The objective of this project is to improve the municipal solid waste collection process by designing efficient and sustainable waste collection strategies targeted to the needs of the municipalities. This objective is pursued through the following three components. First, new waste collection concepts are proposed using modern physical waste collection elements, such as electric vehicles and containers with compressors. For example, small, agile vehicles may bring the garbage bags to larger containers in intermediate depots and large vehicles may then regularly discharge these containers. Second, mathematical models and optimization algorithms are developed for deciding how to design a waste collection concept for a given municipality in the best possible way. Typical decisions are about the locations of the waste collection points, the types of vehicles used to collect the waste at all collection points and the routing of each vehicle. Third, an interactive decision support tool is developed. It enables to specify the inputs, such as the street network and the waste quantities, and to display the results of the optimization algorithms for all alternatives. This tool will help the decision-makers to choose the best waste collection concept for their municipality.
Dynamic Task Scheduling in the Pharmaceutical Industry
Industrial Partner: private company (direct funding)
Start and end dates: February 2019 to December 2019
Contact: Dr. David Schindl
Development of a decision support tool for employee assignment and scheduling of tasks that are entering into the scheduling system in a dynamic fashion.

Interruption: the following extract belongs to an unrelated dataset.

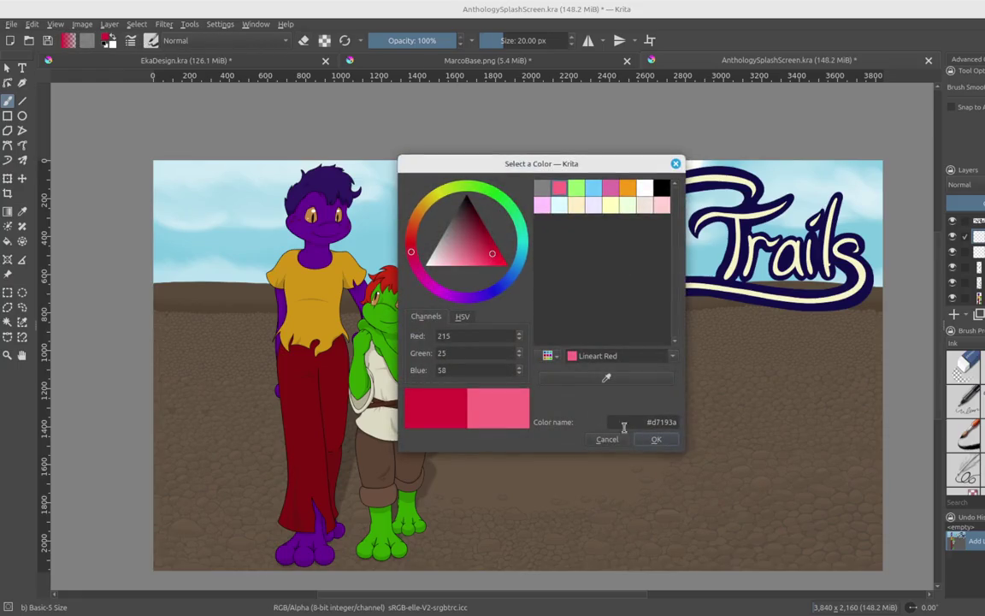
click(655, 438)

Optimization of train crew assignment to activity segment
Industrial Partner: SBB-CFF
Funding Institution: SBB Research Fund
Start and end dates: March 2022 to March 2023
Scheduling problems are part of the most difficult problems in operations research, especially for railway companies. Due to this difficulty, the SBB has decomposed scheduling problems of its trains and crews in several steps. One of them consists in assigning its activity segments (which can be for instance the portion of the Intercity 711 route, from 7:42 am in Geneva to 9:03 am in Fribourg) to depots, which are possible places where train crews start and end their working days. The SBB is looking for some general insight on how to compute these assignments, in order to end up with as efficient crew schedules as possible, which are built in subsequent steps. In this project, the DS & OR group will analyse the current assignment method of the SBB and propose some directions to improve it through strategic decisions.
Decoding plant communication to grow more food
Industrial Partner: Vivent SA
Funding institution: Innovation Booster
Start and end dates: March 2023 to September 2023
Contact: Dr. Jérôme De Boeck
The understanding of plant language is at it’s very beginning. Several types of existing sensors provide measurements on a plant which are now mainly interpreted through statistical methods and artificial intelligence. These measurements provided information from an external perspective without taking into consideration the internal structure of a plant. As a results, there are open question on how to interpret properly the information provided by the measurements of sensors or where sensors should be placed to detect the most relevant information. Decoding the internal communication system of a plant, called excitable system, would provide a lead to answer these questions. Therefore, growers could change their way to observe the health of a plant, allowing to detect plant stresses at earlier stage than through visual indicators. This would lead to a better reactivity of grower on their crops, reducing crop losses and increasing their yield. Vivent SA and the Decision Support & Operations Research (DS&OR) service of the University of Fribourg will work jointly on this plant communication decoding problem using graph theory, a powerful modeling tool for systems representing communication networks.